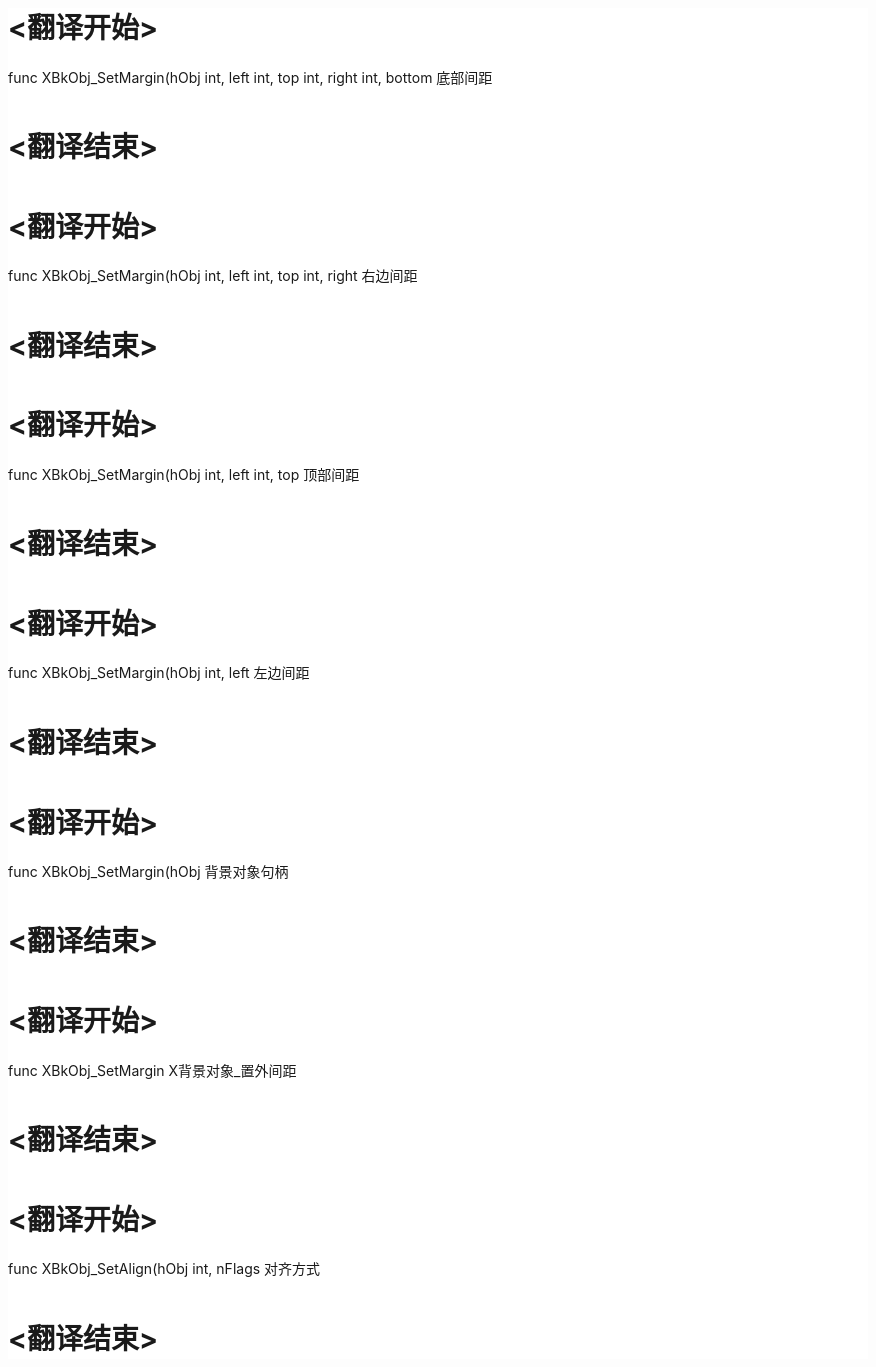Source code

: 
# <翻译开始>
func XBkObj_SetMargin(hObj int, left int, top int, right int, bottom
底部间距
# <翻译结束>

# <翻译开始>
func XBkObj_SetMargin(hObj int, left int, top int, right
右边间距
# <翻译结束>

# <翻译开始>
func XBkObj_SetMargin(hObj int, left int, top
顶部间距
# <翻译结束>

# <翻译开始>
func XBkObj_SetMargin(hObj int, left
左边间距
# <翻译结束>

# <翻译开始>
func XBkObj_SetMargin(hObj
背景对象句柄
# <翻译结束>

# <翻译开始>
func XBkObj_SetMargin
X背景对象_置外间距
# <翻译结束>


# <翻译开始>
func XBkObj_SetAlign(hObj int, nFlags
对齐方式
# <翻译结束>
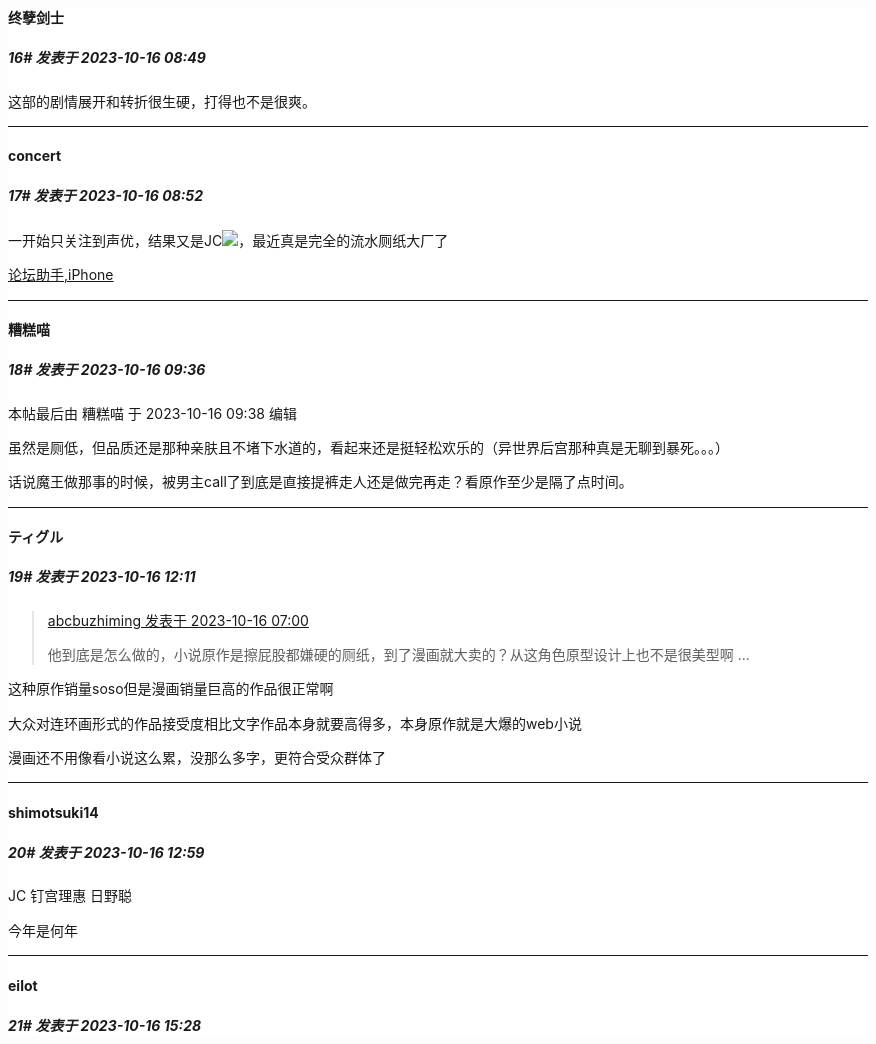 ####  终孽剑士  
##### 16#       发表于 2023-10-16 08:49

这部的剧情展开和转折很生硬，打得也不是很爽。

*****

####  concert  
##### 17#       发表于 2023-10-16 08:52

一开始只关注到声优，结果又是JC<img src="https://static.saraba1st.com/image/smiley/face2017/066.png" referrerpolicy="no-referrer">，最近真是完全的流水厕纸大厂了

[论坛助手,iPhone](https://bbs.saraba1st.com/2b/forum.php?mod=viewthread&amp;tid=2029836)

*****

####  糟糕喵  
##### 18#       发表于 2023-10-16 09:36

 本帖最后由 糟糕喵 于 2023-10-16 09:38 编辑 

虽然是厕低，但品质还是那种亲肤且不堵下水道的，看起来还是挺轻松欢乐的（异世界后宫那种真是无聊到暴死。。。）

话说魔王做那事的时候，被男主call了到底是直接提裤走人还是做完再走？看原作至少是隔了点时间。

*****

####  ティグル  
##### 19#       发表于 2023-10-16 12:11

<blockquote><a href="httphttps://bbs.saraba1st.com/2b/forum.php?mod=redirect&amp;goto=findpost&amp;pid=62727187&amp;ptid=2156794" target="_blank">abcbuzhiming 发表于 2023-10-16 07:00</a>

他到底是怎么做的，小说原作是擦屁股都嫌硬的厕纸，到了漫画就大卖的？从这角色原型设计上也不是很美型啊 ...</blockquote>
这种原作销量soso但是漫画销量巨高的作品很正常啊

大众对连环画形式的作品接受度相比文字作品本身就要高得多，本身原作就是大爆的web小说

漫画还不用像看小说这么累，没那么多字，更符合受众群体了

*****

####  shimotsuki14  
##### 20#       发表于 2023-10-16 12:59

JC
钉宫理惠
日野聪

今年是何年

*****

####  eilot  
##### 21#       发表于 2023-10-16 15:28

...

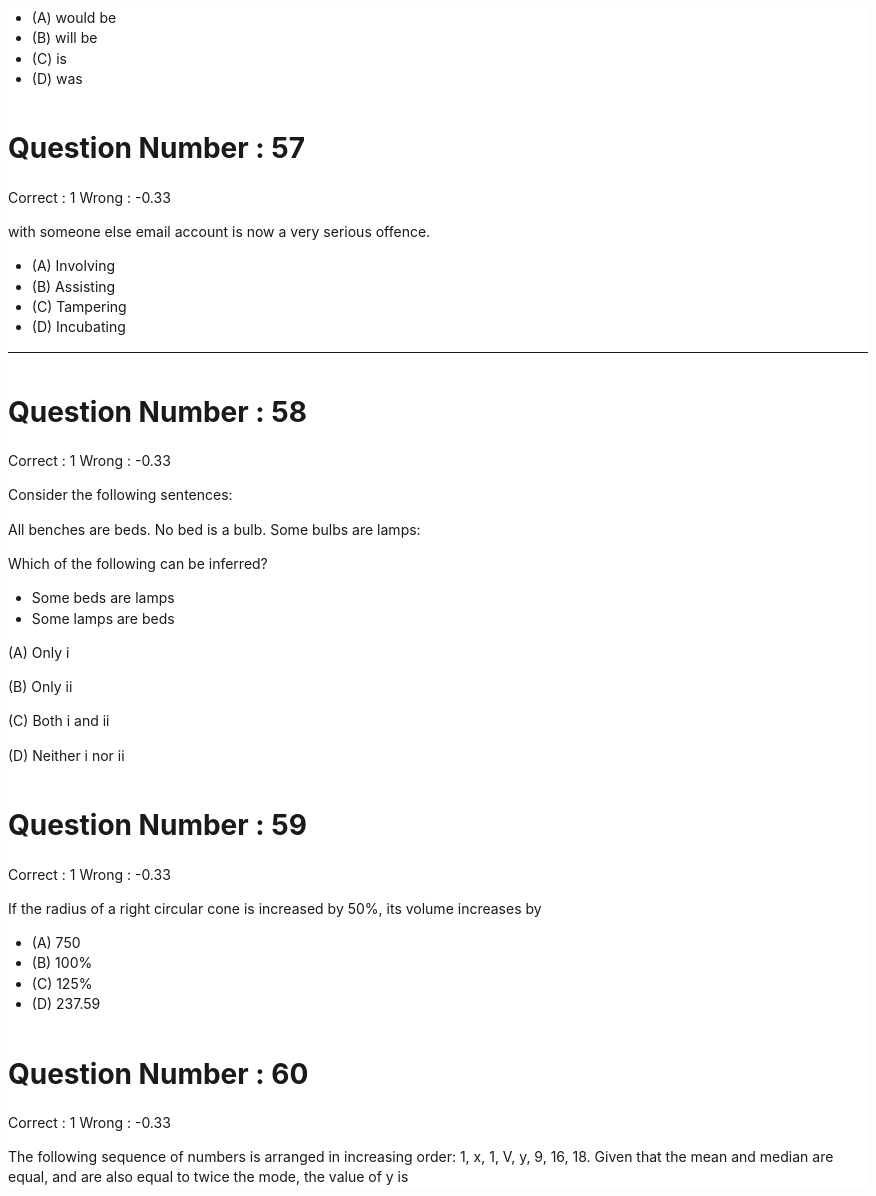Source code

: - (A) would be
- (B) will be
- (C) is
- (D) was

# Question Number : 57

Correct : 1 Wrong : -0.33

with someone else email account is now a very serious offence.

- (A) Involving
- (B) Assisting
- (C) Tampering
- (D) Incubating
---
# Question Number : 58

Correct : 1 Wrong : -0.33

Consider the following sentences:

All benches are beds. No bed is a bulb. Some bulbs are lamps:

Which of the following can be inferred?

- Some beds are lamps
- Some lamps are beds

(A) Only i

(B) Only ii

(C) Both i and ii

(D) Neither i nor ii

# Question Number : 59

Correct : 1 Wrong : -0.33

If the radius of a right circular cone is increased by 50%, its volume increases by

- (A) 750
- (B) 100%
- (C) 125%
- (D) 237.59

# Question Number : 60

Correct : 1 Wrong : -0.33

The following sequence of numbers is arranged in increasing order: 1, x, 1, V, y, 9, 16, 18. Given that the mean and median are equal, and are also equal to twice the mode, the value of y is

### Problem details
Copy out each line of the records above that contains the word "following".

### Task response
Consider the following sentences:
Which of the following can be inferred?
The following sequence of numbers is arranged in increasing order: 1, x, 1, V, y, 9, 16, 18. Given that the mean and median are equal, and are also equal to twice the mode, the value of y is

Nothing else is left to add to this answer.